### Your goal
Copy the lines of the material below verbatim, from the line containing "Matériels généralités (col_2): box" through the last line of the material.

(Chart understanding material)

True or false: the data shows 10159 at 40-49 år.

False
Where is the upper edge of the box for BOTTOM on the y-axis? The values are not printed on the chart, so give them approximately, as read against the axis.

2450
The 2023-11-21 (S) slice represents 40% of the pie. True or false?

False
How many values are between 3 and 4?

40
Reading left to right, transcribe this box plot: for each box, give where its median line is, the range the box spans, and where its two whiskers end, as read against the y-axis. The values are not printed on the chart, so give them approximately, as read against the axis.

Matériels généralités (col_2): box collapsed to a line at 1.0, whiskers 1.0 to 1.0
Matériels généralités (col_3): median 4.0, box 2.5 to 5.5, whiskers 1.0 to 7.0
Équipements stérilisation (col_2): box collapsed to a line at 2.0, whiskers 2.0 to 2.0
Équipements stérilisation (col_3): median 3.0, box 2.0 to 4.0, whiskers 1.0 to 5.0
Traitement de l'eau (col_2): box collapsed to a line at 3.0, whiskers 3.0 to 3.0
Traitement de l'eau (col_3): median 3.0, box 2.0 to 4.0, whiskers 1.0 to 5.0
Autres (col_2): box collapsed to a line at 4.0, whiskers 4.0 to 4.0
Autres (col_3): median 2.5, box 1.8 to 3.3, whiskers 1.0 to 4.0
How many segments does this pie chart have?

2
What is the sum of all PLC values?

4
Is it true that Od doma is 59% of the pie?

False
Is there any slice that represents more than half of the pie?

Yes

### Task answer
Matériels généralités (col_2): box collapsed to a line at 1.0, whiskers 1.0 to 1.0
Matériels généralités (col_3): median 4.0, box 2.5 to 5.5, whiskers 1.0 to 7.0
Équipements stérilisation (col_2): box collapsed to a line at 2.0, whiskers 2.0 to 2.0
Équipements stérilisation (col_3): median 3.0, box 2.0 to 4.0, whiskers 1.0 to 5.0
Traitement de l'eau (col_2): box collapsed to a line at 3.0, whiskers 3.0 to 3.0
Traitement de l'eau (col_3): median 3.0, box 2.0 to 4.0, whiskers 1.0 to 5.0
Autres (col_2): box collapsed to a line at 4.0, whiskers 4.0 to 4.0
Autres (col_3): median 2.5, box 1.8 to 3.3, whiskers 1.0 to 4.0
How many segments does this pie chart have?

2
What is the sum of all PLC values?

4
Is it true that Od doma is 59% of the pie?

False
Is there any slice that represents more than half of the pie?

Yes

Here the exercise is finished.